◆ **Requirement**
The result should be an exact copy of the lines from the one with "the parked car at (654,192): 44.88" through the last line of the data below, both included.

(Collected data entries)
########################################

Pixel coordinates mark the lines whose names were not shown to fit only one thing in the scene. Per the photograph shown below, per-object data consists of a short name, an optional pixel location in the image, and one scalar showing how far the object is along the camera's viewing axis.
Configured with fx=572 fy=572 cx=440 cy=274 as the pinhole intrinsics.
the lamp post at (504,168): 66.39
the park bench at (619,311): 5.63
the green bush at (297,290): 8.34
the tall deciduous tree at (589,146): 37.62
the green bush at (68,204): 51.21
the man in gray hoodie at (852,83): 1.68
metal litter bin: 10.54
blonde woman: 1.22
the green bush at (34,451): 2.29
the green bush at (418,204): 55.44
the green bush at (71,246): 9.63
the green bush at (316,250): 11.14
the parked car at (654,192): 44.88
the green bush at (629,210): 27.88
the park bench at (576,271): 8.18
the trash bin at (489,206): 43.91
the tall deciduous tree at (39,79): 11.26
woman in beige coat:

########################################

◆ **Task solution**
the parked car at (654,192): 44.88
the green bush at (629,210): 27.88
the park bench at (576,271): 8.18
the trash bin at (489,206): 43.91
the tall deciduous tree at (39,79): 11.26
woman in beige coat:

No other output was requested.